David K Ferry is Regents’ Professor Emeritus in the School of Electrical, Computer, and Energy Engineering at Arizona State University. He moved to ASU in 1983, following shorter stints at Texas Tech University, the Office of Naval Research, and Colorado State University. He received his doctorate from the University of Texas, Austin, and spent a postdoctoral period at the University of Vienna, Austria. His research is focused on semiconductors, particularly as they apply to nanotechnology and integrated circuits, as well as quantum effects in devices and materials. In 1999, he received the Cledo Brunetti Award from the Institute of Electrical and Electronics Engineers, and is a Fellow of this group as well as the American Physical Society and the Institute of Physics (UK).
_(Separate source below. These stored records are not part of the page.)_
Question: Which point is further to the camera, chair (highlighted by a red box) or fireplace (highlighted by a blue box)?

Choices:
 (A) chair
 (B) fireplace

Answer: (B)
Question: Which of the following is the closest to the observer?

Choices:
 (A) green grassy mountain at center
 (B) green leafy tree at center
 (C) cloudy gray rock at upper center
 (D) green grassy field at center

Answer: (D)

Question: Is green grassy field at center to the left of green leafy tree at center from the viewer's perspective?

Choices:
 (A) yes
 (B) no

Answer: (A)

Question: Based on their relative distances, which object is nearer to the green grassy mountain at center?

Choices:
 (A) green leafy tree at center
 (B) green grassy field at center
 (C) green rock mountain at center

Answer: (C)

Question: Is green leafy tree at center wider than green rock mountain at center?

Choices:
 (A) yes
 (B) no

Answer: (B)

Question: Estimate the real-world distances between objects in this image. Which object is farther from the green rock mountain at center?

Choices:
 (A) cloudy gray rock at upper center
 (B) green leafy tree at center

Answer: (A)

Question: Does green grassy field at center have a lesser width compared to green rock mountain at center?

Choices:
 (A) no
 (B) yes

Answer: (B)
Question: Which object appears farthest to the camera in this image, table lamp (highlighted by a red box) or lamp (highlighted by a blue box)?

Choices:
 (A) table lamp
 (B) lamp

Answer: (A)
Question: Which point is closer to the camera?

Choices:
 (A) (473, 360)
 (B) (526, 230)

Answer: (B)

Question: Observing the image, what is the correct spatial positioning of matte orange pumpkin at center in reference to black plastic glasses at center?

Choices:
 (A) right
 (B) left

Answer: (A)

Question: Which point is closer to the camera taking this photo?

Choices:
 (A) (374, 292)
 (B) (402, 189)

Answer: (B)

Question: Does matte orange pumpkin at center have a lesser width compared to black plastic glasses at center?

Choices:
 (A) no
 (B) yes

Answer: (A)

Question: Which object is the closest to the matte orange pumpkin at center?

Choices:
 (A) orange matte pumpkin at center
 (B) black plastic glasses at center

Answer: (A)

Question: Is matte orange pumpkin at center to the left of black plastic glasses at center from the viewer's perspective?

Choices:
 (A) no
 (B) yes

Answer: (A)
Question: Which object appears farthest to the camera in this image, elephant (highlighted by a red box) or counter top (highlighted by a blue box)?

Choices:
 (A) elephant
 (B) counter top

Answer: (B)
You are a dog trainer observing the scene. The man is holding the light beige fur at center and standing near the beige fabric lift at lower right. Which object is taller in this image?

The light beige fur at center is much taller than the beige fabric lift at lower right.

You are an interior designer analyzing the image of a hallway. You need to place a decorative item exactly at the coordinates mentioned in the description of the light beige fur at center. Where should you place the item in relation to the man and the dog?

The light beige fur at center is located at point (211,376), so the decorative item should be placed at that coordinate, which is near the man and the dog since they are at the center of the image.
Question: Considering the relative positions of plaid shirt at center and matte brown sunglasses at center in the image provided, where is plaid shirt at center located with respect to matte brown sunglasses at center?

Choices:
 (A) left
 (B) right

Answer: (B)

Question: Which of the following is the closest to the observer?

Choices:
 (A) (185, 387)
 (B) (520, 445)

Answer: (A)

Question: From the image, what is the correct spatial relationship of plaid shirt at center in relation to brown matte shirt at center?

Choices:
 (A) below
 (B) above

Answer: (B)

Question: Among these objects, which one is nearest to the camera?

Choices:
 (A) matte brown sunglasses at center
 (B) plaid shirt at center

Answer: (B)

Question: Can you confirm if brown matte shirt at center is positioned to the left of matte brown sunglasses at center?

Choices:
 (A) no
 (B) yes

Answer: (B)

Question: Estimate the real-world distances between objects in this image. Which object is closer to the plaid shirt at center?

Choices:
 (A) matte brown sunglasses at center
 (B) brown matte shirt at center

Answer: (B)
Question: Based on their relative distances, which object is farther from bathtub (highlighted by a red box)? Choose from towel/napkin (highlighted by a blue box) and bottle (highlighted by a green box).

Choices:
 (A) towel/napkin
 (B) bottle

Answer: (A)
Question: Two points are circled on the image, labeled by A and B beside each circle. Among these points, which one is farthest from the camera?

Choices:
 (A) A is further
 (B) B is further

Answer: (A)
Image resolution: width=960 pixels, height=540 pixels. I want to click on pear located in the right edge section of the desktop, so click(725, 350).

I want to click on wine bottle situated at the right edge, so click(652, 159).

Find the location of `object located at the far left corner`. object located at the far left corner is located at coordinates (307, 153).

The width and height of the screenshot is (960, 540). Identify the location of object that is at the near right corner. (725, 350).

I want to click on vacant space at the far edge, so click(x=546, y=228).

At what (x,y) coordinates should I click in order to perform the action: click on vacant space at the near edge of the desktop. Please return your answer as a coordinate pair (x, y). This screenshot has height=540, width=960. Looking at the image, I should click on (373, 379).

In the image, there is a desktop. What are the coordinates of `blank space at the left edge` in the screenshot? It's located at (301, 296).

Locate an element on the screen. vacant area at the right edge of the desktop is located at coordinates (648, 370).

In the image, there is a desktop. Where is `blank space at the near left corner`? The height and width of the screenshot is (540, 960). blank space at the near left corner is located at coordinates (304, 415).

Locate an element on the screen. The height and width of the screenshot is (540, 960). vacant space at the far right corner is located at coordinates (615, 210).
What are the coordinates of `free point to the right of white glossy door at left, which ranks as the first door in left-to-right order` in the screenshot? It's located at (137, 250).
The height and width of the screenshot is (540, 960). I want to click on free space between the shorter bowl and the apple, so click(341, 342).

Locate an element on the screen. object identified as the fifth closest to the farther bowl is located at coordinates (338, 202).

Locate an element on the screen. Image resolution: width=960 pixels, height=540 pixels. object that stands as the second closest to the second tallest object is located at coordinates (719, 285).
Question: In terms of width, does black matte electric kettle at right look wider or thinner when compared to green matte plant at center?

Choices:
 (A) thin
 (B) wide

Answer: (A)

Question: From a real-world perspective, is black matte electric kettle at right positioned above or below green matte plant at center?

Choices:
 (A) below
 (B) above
He is the author of some 40 books and book chapters and more than 900 refereed contributions..



Xavier Oriols


Xavier Oriols received the B.S. and M.S. degrees in physics, and the Ph.D. degree in electronic engineering, with an Extraordinary Doctoral Award, from the Universitat Autónoma de Barcelona (UAB), Barcelona, Spain, in 1993, 1994, and 1999, respectively. In 1997, he worked at the Institut d’Électronique de Microélectronique et de Nanotechnologie, Lille, France. In 2001 and 2002, he was a Visiting Professor at The State University of New York, USA. Dr. Oriols received the prize for young researchers in the framework of the Spanish I3 Program in 2008, and the prize for research excellence in both 2008 and 2010. He is Full Professor of nanoelectronics at UAB. He has authored more than 150 contributions to scientific journals and conferences. His research activity combines both his practical interest in quantum nanodevices and his interest in the foundations of quantum mechanics, and in Bohmian mechanics in particular. His research covers a wide spectrum, from fundamental issues of physics to practical engineering of nanodevices.



Josef Weinbub


Josef Weinbub is an Associate Professor of High Performance Simulation in Micro-and Nanoelectronics, an IEEE Senior Member, and the Vice-Chair of the IEEE Nanotechnology Council's Modeling and Simulation Technical Committee. He obtained a doctoral degree in Computational Microelectronics and the venia docendi (habilitation) in the field of Micro- and Nano-electronics from TU Wien. He was a visiting researcher at the EPCC, University of Edinburgh, and at the Device Modelling Group, University of Glasgow, Scotland, UK, as well as at SILVACO Inc., Santa Clara, CA, USA. He founded, and now chairs, the master’s program in Computational Science and Engineering at TU Wien, and is involved with several international scientific conferences in various management and scientific roles. He is an Associate Editor of the Journal of Computational Electronics and a Principal Investigator of various research projects. Together with his team he investigates cutting-edge research problems in computational micro- and nano-electronics, with a particular focus on developing and utilizing particle Wigner-based quantum transport simulations.